La soirée est un moment propice pour parler avec Malataïka, de la signification du Mont Kassi-Kassima pour les indiens de Palumeu. Une des très anciennes histoires qu’il évoque, est celle d’une tribu indienne de guerriers sans pitié vivant sur la montagne, disparue aujourd’hui, mais dont l’esprit imprègne encore les lieux. Selon lui, le terme « Kassi-Kassima » signifie la maison du jaguar, et les lieux seraient aussi hantés par un colossal félin. Plus étonnant encore, certains amérindiens décrivent une porte sculptée dans la roche. J’apprend aussi que seules une ou deux expéditions de prospection ont été organisées durant le XXe siècle, et qu’elles ont étrangement avorté. Le mystère s’épaissit autour de l’inselberg.

De bon matin, Malataïka et moi empruntons le layon à travers la forêt en direction du pied de la montagne. Malataïka en profite pour me présenter quelques remèdes botaniques wayana. La liane tortue « Kuhulianouktouk » est un excellent anti-diarrhéique. Les racines d’une plante « UlaliPotpo » font un excellent poivre pour cuisiner. En le mixant avec une liane, et une troisième plante, il se transforme en poison mortel. « Kuwapokan » est une plante, dont les wayana se servent pour lutter contre la fièvre. Je ne pourrai qu’effleurer tout ce savoir, malgré mes nombreuses photos : la difficulté d’identification est bien trop importante pour le non initié.
La progression se poursuit sur une pente ardue et nous voilà bientôt entourés de gigantesques blocs de granite. Au détour de l’un deux, nous apercevons un coq de roche, cet oiseau à la robe orange qui niche dans les cavités rocheuses du plateau des Guyanes.
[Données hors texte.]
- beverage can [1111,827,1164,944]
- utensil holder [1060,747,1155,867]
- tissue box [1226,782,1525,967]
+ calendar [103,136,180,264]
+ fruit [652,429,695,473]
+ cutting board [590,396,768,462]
Nous progressons maintenant contre une immense paroi noire et verticale sans la moindre fissure. La dalle de granite est recouverte un peu plus loin de plants d’ananas, d’aracées* et de cactus grimpants. Enfin le chemin atteint une plate-forme, et nous émergeons enfin de la végétation, sur la face Sud et à mi-hauteur de l’inselberg, qui culmine à 718 mètres. La vue est admirable et donne sur les nombreux sommets qui parsèment cette région des Tumuc Humac. Nous restons tous deux silencieux, puis évoquons le lien qui unit les Wayanas à cette région sauvage et mystérieuse. Loin des nations qui croient la posséder, les Wayanas occupent la région des Tumuc-Humac depuis des milliers d’années.
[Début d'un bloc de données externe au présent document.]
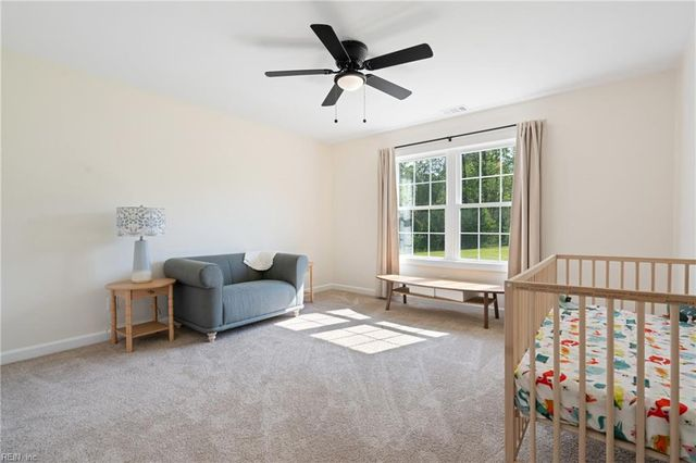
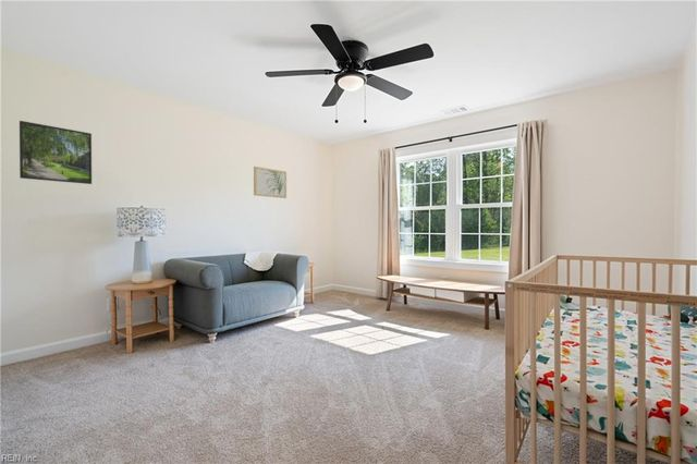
+ wall art [253,166,288,199]
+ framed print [19,120,93,185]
En redescendant, nous ferons un détour plus à l’est, car au-dessus de notre camp et du saut « Kodebako », existe un petit village appelé Kënepaku. Il a été fondé il y a 12 ans par des missionnaires nord-américains, qui ont acheminé les matériaux essentiellement par voie aérienne, et par une piste qui se perd maintenant dans les herbes. Ils ont installé ici une école biblique, qui attire jusqu’à 300 enfants pendant l’année scolaire, venus de tous les villages voisins. On y enseigne uniquement la bible. Les missionnaires interdisent ici la consommation d’alcool et de cachiri*. Quant aux chamanes, pourtant détenteurs du savoir oral des indiens, ils sont proscrits. Mais nous sommes en plein mois d’août, et les missionnaires sont retournés chez eux aux Etats-unis. On me proposera donc chaleureusement de partager le cachiri du village.
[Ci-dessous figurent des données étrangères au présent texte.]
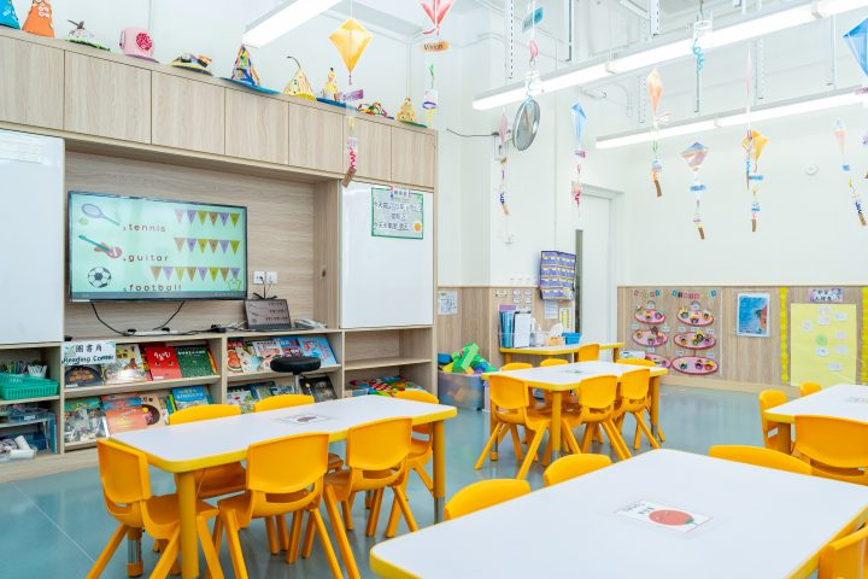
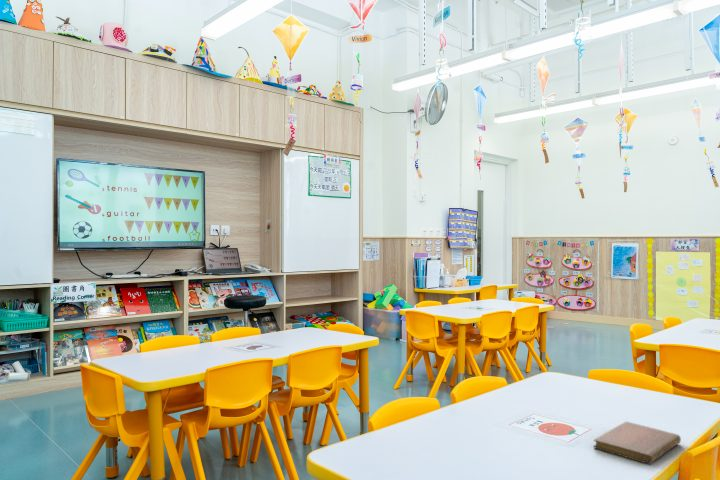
+ notebook [592,421,682,465]
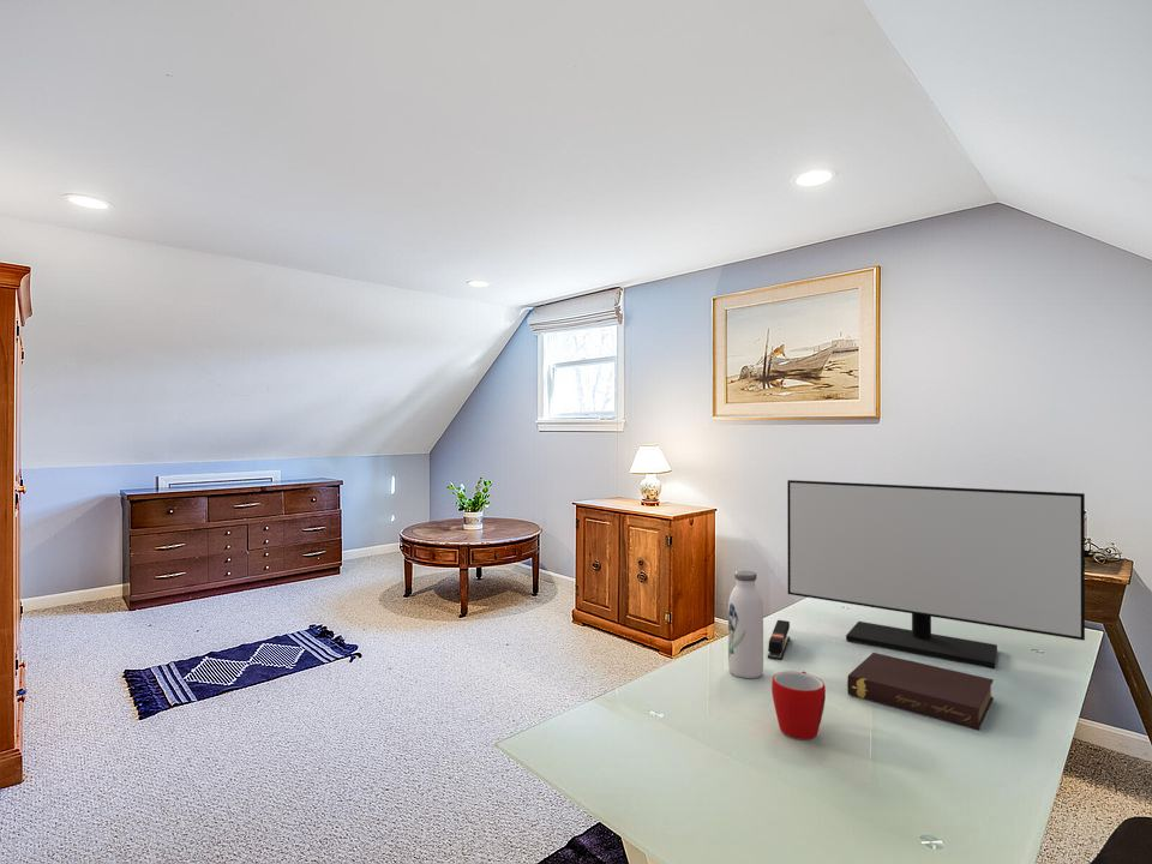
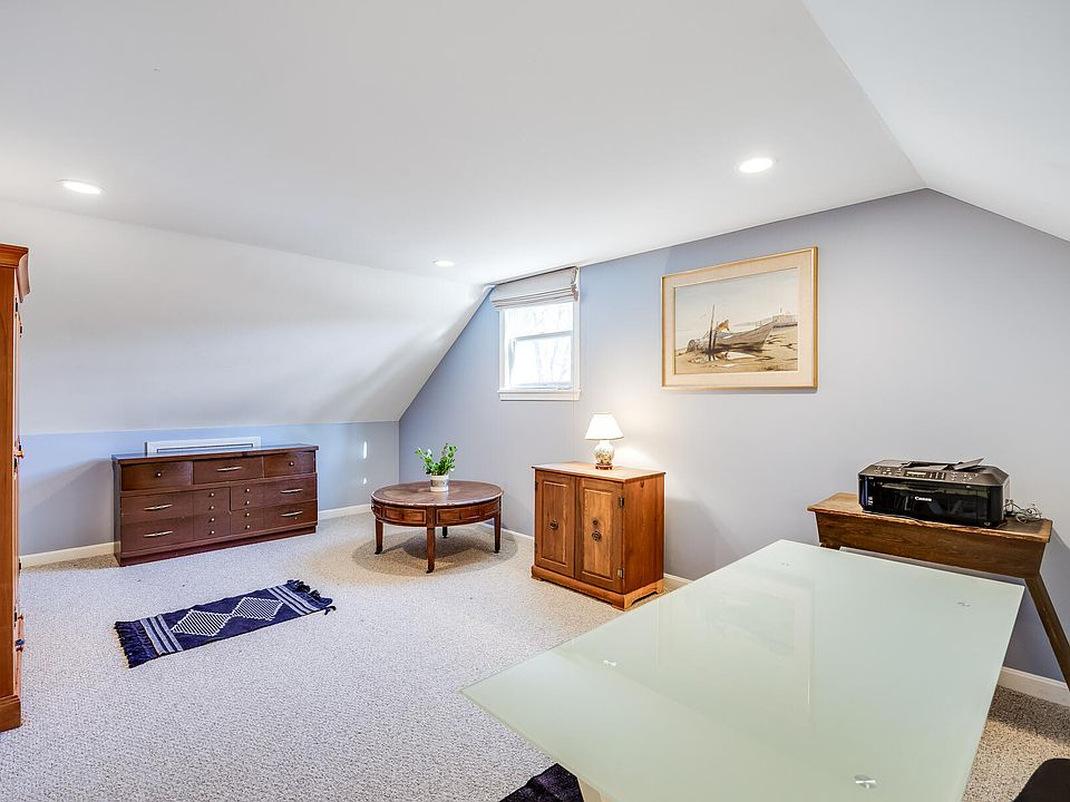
- stapler [767,619,791,661]
- book [846,652,995,731]
- water bottle [727,569,764,679]
- monitor [786,479,1086,670]
- mug [770,671,827,740]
Je quitte le village de Kënepaku avec beaucoup de questionnements. En effet, cette école semble être un gage de qualité pour mon guide, alors qu’il est lui-même détenteur de nombreux savoirs qui sont normalement préservés par le chamane. Le mont Kassi-Kassima est désormais derrière nous, mais sa présence me semble alors plus évidente. Ses douze têtes émergeant de la forêt nous regardent ; il existe bien un esprit solitaire dans cette forêt, détenteur d’un secret, et de la magie des Tumuc Humac.

Texte de P. Boré, P-O Jay, L. Jay
Photos P-O Jay, METS.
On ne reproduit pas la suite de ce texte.